*** DATA FOR THIS TASK ***

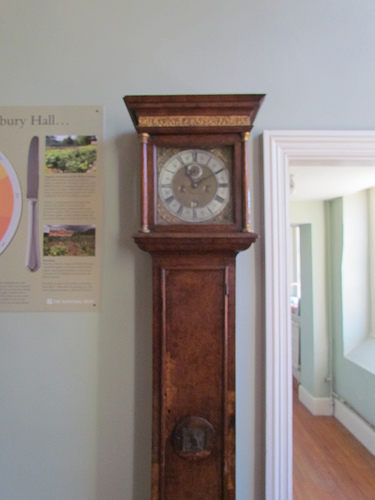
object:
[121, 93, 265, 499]
grandfather clock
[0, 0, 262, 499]
wall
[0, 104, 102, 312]
poster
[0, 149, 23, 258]
bowl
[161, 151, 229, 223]
numerals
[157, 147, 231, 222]
ring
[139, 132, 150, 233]
dowel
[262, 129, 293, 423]
molding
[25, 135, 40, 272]
knife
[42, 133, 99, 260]
picture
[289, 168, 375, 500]
hallway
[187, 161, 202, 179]
circle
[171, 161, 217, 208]
circle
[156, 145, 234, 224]
clockface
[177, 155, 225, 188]
11:10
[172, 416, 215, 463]
object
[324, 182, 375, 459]
wall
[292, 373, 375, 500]
floor boards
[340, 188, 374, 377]
window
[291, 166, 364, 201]
bulb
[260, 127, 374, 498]
door frame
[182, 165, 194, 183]
minute hand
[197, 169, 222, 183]
hour hand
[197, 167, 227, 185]
minute hand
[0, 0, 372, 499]
scene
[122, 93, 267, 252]
frame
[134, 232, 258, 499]
stand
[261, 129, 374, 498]
door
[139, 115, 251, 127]
trim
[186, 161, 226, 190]
square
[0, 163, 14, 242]
peach color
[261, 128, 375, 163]
door edge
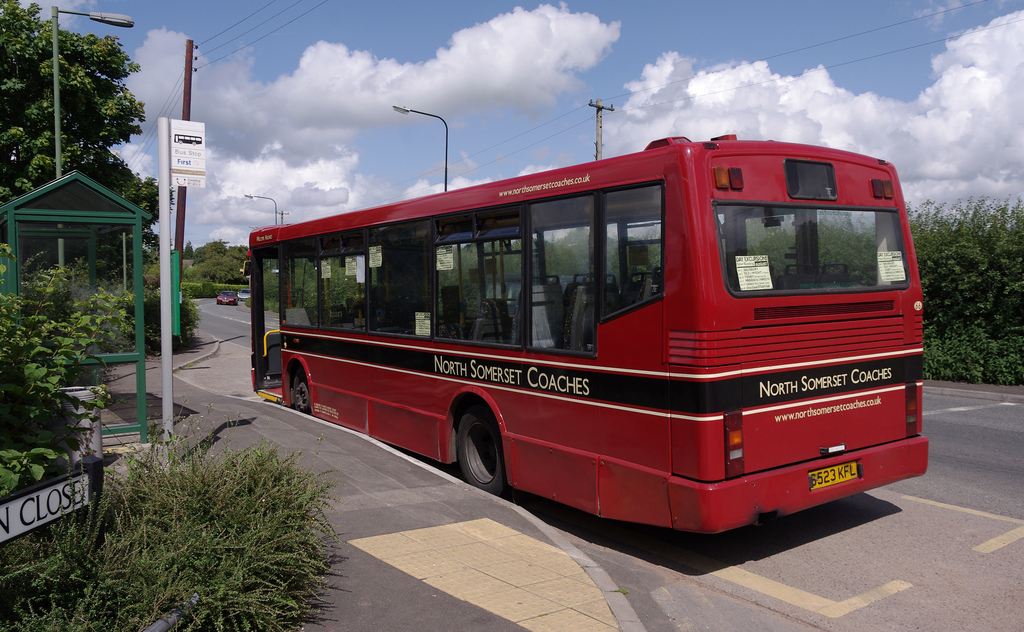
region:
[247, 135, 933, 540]
bus is red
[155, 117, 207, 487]
bus sign is attached to pole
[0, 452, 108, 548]
sign is inside of bushes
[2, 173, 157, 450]
bus stop bench is green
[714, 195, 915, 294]
window apart of bus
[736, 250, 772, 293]
paper is attached to bus window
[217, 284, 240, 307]
car is red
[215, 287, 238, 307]
red car driving on the road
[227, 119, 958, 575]
the bus is red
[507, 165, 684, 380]
a window of a bus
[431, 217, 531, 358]
a window of a bus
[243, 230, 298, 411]
the door on front the bus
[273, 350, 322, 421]
front wheel of a tire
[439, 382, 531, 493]
back wheel of a tire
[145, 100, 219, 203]
a sign on a pole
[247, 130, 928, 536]
red tour bus parked at a street curb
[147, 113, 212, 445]
bus stop signage on the walkway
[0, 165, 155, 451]
bus bench stop on the sidewalk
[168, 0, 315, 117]
wooden telephone pole and wires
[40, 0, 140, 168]
street light and pole over the walkway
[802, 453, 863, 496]
the buses license plate displayed on the bumper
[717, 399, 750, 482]
the buses tail and brake lights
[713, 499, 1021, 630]
painted traffic lines on the street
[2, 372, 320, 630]
landscaping and planter on the walkway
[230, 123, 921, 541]
red bus stopped on the street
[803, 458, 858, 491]
yellow license plate with black lettering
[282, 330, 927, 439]
black stripe on the bus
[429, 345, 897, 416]
white lettering on black stripe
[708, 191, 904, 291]
back window of the bus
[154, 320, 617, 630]
sidewalk next to the street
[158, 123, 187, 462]
grey pole sign attached to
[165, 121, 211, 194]
white sign with black text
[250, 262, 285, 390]
door to the bus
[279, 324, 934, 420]
white stripes on the bus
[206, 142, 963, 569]
red and black passenger bus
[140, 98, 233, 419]
black and white bus stop sign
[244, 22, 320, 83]
white clouds in blue sky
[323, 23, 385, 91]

*** End of DATA FOR THIS TASK ***

__WHAT YOU NEED TO DO__:
Reformat the lines of the records above as a numbered list, starting at the line containing "[0, 165, 155, 451]" and ending at the line containing "painted traffic lines on the street", with both ends included and any blank lines omitted.

__OUTPUT BELOW__:
1. [0, 165, 155, 451]
2. bus bench stop on the sidewalk
3. [168, 0, 315, 117]
4. wooden telephone pole and wires
5. [40, 0, 140, 168]
6. street light and pole over the walkway
7. [802, 453, 863, 496]
8. the buses license plate displayed on the bumper
9. [717, 399, 750, 482]
10. the buses tail and brake lights
11. [713, 499, 1021, 630]
12. painted traffic lines on the street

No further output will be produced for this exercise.